--- START ---
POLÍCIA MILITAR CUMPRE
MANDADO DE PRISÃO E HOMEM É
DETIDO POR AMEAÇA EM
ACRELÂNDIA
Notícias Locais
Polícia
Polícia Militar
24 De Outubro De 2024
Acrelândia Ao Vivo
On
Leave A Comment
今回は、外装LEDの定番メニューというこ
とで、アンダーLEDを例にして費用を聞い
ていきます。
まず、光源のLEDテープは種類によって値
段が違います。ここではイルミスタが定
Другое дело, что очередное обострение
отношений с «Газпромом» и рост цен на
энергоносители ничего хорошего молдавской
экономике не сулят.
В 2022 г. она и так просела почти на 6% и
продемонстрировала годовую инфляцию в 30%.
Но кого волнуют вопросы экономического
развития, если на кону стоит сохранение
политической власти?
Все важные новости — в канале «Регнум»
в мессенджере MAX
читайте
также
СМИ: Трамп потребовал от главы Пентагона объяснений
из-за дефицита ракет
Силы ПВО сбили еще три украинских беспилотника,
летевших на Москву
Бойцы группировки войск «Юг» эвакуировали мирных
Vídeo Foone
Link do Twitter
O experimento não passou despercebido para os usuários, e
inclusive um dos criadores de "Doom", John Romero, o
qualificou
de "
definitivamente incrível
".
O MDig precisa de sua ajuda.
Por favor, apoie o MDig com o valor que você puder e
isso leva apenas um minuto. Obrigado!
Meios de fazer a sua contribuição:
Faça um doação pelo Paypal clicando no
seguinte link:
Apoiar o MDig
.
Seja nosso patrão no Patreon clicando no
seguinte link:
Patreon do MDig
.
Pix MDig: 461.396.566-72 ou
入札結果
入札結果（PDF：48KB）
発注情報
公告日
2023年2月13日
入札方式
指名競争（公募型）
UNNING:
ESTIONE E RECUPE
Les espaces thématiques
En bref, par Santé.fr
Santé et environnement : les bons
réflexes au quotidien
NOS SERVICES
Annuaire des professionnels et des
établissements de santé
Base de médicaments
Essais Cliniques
--- END ---
Please report every line in the entries above that holds the string "MDig".

Completed task:
O MDig precisa de sua ajuda.
Por favor, apoie o MDig com o valor que você puder e
Apoiar o MDig
Patreon do MDig
Pix MDig: 461.396.566-72 ou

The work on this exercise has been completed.